▶ **Work task**: In the tele-allergy passage below, reproduce the part that begins at the words "Several studies have" and stops after "(data not shown).".

▶ **Text shown**:
*** Begin section ***

Transfers to in-person care
Fifty-two virtual patients (9%) were subsequently transferred to in-person care based on best medical interest and shared decision making between the patient and the tele-allergy provider. Thirty-eight patients (73%) were transferred to start treatment with AIT. Fourteen patients (27%) were transferred for allergy skin testing. There were no patient requests to transfer due to dissatisfaction with telemedicine.
Discussion
Strategies to close gaps in access to Allergy & Immunology care are needed. We found that most veterans in VA's VISN 8 (84%) were comfortable with telemedicine and were receptive to a digital health strategy for their allergy care. Technology failure impacted 4% of video visits, while only 0.5% of patients declined due to digital barriers, despite a 24% rural population. While patient satisfaction surveys were not performed, it is notable that no patients requested transfer to in-person care due to dissatisfaction with telemedicine.
Several studies have demonstrated the utility of telemedicine in managing asthma. 4 However, there is limited data on its use for evaluating and managing other conditions commonly treated in Allergy & Immunology. 5 In our program, most patients were referred for chronic rhinitis, though a wide variety of atopic conditions were also evaluated and managed. Like others, we observed that only a small percentage of patients were referred primarily for asthma. 5 Nevertheless, 22% of our cohort had asthma managed as a secondary diagnosis (data not shown).
Most referrals were suitable for initial evaluation via telemedicine. In 2016, Waibel reported that 24% of established tele-allergy patients were subsequently recommended for an in-person visit. 5 In contrast, we observed that only 9% of virtual patients required in-person care. However, our program utilized ancillary services at local VA facilities to ensure accurate diagnosis and effective treatment guidance, making it not completely virtual. These ancillary services, though, are considered routine in many healthcare systems and are widely accessible. A key limitation to fully virtual allergy care is the need for specialized therapies and testing that require in-person visits. Among our tele-allergy patients who needed in-person care, the most common reason was AIT. To enhance the reach and efficiency of tele-allergy services, efforts should focus on expanding local support for AIT clinics.

*** End section ***

Data items

*** Begin section ***

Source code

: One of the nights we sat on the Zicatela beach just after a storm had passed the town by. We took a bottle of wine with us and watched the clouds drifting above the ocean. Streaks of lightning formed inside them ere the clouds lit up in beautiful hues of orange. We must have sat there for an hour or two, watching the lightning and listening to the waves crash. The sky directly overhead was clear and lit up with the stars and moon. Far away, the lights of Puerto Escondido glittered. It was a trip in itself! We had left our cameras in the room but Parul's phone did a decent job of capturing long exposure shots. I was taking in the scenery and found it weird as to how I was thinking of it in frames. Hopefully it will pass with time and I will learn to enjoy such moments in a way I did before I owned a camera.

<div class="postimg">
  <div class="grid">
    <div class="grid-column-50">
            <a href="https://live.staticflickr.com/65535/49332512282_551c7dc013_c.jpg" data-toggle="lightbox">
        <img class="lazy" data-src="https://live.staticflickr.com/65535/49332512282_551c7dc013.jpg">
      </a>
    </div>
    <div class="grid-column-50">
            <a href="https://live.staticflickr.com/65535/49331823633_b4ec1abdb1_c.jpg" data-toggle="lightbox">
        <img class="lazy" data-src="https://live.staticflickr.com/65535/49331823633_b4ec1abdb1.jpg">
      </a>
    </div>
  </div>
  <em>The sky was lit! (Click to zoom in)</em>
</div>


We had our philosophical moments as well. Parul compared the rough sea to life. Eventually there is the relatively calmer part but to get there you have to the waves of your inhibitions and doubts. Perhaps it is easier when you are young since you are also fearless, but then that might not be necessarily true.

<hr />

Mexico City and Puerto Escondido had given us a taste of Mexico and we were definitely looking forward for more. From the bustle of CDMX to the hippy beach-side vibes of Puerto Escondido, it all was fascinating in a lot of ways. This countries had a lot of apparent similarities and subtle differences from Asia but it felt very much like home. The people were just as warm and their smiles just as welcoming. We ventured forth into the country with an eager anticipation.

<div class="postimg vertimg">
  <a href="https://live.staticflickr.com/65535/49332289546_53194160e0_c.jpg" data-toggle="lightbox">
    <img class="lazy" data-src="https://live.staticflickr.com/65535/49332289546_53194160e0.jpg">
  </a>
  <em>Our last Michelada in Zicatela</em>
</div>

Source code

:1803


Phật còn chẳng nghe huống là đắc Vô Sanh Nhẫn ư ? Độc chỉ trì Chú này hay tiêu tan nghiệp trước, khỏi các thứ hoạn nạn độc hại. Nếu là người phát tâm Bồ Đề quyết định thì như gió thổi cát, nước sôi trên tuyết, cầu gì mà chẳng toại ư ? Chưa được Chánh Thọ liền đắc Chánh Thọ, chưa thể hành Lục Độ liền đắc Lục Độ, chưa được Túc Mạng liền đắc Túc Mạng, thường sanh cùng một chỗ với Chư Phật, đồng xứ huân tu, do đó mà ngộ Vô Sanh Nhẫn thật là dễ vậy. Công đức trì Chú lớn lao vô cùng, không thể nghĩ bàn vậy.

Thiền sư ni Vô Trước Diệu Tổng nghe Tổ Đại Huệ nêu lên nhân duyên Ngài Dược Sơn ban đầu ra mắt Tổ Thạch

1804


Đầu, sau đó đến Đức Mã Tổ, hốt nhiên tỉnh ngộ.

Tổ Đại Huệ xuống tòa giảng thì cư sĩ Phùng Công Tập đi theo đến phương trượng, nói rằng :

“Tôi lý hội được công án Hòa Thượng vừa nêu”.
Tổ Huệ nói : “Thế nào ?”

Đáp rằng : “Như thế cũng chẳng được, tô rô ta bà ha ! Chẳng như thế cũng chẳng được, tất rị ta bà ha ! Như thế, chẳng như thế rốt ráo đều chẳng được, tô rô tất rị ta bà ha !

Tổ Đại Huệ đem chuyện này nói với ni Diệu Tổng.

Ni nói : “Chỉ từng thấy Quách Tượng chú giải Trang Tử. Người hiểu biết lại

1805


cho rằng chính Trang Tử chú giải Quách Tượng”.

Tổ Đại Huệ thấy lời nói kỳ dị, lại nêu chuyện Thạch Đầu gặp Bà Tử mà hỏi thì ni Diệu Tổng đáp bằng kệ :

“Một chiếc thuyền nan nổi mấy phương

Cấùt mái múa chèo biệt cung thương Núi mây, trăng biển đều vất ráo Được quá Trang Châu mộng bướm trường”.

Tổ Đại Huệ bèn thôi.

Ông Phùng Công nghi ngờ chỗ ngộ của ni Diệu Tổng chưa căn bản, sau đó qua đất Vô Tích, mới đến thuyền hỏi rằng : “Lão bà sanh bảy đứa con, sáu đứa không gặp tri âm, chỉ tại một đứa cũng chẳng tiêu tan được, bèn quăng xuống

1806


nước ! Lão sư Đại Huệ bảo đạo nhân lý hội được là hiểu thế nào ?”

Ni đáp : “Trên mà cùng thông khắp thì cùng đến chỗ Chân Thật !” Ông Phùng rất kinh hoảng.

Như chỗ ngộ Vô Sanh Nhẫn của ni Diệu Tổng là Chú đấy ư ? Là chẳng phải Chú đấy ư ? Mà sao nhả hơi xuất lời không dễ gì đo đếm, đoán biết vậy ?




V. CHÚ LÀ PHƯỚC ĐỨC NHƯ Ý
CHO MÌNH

*** End section ***

▶ **Solution to the exercise**:
Several studies have demonstrated the utility of telemedicine in managing asthma. 4 However, there is limited data on its use for evaluating and managing other conditions commonly treated in Allergy & Immunology. 5 In our program, most patients were referred for chronic rhinitis, though a wide variety of atopic conditions were also evaluated and managed. Like others, we observed that only a small percentage of patients were referred primarily for asthma. 5 Nevertheless, 22% of our cohort had asthma managed as a secondary diagnosis (data not shown).